Let A be the foot of the perpendicular from focus P of hyperbola `x^2/a^2 - y^2/b^2 = 1` on the line bx – ay = 0 and let C be the centre of hyperbola. Then the area of the rectangle whose sides are equal to that of PA and CA is, 

Options

• `a/2`

• `ab`

• `((a^2 + b^2))/2`

• `2ab`

Answer 1

`ab`

Explanation:

Let C : (0, 0) is the centre of the hyperbola assuming a > b.
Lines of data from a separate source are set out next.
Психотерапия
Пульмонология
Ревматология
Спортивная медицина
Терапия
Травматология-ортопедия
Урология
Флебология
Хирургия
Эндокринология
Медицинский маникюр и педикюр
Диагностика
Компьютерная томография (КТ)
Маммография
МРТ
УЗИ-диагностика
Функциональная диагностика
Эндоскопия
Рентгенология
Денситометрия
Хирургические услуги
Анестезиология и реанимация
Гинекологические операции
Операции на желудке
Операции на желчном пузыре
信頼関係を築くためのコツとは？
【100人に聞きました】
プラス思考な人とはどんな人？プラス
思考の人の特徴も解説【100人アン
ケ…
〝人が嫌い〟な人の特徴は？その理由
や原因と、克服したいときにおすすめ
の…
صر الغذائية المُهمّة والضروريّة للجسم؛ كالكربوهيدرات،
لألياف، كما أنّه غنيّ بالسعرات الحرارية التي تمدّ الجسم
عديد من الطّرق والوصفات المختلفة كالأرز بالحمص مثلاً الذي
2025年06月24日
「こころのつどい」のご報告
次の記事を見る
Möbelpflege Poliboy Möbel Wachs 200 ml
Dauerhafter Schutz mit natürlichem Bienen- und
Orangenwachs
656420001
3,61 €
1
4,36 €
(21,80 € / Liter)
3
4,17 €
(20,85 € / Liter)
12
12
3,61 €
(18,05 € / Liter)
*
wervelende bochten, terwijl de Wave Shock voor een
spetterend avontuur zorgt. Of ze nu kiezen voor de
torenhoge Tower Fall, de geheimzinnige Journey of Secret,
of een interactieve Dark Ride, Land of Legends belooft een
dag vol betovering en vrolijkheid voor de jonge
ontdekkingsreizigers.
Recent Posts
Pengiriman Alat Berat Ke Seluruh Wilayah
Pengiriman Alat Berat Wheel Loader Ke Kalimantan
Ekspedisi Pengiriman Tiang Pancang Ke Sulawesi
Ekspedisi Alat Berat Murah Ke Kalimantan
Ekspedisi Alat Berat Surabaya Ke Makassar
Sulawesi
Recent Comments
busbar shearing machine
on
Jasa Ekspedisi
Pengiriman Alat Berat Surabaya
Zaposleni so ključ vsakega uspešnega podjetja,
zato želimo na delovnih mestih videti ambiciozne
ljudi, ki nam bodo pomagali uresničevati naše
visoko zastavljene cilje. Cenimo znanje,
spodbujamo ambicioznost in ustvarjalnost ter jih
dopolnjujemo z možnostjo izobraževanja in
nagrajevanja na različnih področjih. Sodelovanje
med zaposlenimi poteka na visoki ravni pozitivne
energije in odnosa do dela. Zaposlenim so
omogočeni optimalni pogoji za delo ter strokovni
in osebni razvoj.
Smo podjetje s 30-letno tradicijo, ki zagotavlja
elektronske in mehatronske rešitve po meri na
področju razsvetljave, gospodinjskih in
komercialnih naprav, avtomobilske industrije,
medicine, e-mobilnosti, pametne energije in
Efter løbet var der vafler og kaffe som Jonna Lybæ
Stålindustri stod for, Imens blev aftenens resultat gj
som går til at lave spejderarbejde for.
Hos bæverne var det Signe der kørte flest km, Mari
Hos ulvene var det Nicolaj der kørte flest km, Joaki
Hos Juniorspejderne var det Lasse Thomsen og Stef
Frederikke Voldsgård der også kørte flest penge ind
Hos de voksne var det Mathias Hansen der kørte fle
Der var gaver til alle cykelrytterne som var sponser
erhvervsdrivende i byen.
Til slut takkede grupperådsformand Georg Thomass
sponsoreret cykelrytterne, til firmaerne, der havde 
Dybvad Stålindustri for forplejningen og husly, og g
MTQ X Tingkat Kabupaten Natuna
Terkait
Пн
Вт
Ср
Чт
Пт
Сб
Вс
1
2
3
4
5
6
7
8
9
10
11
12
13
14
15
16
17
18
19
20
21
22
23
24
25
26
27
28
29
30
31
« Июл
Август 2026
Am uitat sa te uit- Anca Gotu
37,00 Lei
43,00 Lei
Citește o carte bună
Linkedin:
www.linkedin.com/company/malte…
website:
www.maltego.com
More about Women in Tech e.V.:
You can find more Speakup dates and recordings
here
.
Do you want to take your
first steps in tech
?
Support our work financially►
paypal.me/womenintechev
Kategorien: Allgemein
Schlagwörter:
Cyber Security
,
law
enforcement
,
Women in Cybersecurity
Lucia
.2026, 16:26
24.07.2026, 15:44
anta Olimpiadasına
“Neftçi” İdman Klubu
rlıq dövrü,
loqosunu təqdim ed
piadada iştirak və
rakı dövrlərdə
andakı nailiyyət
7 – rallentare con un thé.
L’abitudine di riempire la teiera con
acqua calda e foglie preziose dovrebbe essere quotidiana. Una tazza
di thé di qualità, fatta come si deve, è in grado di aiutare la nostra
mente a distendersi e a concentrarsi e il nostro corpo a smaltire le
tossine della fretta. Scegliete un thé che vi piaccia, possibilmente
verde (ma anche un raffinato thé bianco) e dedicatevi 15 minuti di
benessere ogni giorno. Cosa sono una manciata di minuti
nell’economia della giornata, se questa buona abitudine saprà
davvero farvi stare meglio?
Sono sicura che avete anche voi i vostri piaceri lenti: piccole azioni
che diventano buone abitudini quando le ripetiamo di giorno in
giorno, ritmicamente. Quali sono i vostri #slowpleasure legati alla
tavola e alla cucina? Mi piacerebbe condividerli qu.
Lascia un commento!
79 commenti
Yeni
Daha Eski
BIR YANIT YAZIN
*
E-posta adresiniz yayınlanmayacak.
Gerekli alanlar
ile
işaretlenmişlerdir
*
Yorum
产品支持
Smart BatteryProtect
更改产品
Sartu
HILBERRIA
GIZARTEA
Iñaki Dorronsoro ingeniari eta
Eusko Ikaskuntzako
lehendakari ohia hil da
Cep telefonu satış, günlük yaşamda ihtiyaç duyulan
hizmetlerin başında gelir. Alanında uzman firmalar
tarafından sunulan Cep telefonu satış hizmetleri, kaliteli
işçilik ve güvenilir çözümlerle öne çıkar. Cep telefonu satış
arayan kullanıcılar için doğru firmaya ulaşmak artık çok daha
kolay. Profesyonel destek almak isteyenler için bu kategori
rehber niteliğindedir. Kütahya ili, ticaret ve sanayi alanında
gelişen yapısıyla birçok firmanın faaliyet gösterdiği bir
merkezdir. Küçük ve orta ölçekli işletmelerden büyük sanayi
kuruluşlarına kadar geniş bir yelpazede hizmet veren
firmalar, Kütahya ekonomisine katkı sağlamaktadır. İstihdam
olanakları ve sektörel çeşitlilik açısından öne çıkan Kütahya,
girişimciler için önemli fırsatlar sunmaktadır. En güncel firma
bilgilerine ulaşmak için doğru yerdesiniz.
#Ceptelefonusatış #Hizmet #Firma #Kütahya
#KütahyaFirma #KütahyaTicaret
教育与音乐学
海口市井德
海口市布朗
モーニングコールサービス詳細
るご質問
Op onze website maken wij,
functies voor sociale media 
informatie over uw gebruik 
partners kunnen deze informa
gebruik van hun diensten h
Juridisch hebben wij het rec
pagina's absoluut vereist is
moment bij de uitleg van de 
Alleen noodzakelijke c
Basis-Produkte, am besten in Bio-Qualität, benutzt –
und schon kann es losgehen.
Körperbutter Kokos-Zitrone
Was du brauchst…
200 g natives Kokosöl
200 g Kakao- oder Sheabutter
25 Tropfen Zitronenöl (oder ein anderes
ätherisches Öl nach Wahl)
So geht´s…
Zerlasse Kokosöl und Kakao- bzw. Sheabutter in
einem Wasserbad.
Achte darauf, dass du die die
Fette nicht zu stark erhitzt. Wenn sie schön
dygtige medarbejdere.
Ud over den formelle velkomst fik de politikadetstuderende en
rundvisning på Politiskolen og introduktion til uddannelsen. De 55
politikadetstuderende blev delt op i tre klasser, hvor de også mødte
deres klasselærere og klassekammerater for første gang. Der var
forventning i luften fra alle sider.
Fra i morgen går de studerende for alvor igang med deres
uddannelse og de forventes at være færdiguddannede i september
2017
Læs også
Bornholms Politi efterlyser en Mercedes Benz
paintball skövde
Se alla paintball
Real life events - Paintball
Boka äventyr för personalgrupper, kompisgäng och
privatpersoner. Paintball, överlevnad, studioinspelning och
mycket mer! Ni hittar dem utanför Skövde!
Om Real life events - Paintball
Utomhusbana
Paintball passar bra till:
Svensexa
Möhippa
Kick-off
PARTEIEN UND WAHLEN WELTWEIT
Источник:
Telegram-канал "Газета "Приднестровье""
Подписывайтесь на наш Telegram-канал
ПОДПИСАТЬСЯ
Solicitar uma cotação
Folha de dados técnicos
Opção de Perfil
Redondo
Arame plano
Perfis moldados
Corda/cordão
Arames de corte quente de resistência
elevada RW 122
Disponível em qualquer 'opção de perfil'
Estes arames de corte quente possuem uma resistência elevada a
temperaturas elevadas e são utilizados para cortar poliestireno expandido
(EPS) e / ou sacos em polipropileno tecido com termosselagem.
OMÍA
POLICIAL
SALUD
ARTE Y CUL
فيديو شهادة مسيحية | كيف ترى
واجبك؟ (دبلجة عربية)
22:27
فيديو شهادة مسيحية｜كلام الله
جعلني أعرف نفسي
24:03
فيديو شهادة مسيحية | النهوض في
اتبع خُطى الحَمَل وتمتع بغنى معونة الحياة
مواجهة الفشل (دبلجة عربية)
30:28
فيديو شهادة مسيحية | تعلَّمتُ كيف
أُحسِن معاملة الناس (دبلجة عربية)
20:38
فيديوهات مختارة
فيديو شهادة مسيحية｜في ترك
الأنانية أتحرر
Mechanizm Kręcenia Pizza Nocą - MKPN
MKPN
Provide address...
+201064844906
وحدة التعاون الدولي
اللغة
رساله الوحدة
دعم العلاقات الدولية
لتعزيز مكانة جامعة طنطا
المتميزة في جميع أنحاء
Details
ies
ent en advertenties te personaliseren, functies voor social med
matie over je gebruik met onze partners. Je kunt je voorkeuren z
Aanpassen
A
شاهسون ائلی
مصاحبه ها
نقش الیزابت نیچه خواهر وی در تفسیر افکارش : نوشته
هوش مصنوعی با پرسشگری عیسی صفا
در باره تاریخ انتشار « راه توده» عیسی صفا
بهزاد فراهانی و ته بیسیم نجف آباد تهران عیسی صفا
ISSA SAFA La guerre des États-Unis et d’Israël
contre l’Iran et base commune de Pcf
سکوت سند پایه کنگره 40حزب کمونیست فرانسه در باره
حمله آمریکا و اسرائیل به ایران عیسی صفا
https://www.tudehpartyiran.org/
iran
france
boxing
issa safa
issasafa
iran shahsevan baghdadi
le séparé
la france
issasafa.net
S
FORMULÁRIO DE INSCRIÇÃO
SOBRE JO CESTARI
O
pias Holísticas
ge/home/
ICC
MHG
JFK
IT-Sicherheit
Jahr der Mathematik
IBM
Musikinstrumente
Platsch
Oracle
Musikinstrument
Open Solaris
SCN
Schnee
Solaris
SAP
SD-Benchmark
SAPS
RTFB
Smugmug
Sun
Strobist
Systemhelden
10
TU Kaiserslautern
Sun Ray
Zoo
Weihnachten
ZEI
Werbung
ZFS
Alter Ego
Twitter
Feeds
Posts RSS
Let Focus p : (s, 0)

Then s = `sqrt(a^2 + b^2)`

Now, slope of the line `bx - ay = 0` is `b/a`

Hence slope of perpendicular from focus to line is `- a/b`

Hence equation of normal (perpendicular) is `y = - a/b x + k`

⇒ `bk = by + ax`

⇒ `bk = b.0 + asqrt(a^2 + b^2)` ......(As passes through the focus)

⇒ `bk = asqrt(a^2 + b^2)`

Hence coordiantes of A are `(a^2/sqrt(a^2 + b^2), (ab)/sqrt(a^2 + b^2))`

Hence, PA = `sqrt((sqrt(a^2 + b^2) - a^2/sqrt(a^2 + b^2))^2 + (0 - (ab)/sqrt(a^2 + b^2))^2`

PA = `sqrt(b^4/(a^2 + b^2) + (a^2b^2)/(a^2 + b^2)`

PA = `sqrt(b^2((a^2 + b^2)/(a^2 + b^2)) = b`

Similarly, CA = `sqrt((0 - a^2/sqrt(a^2 + b^2))^2 + (0 - (ab)/sqrt(a^2 + b^2))^2`

CA = `a`

Hence Area = `ab`.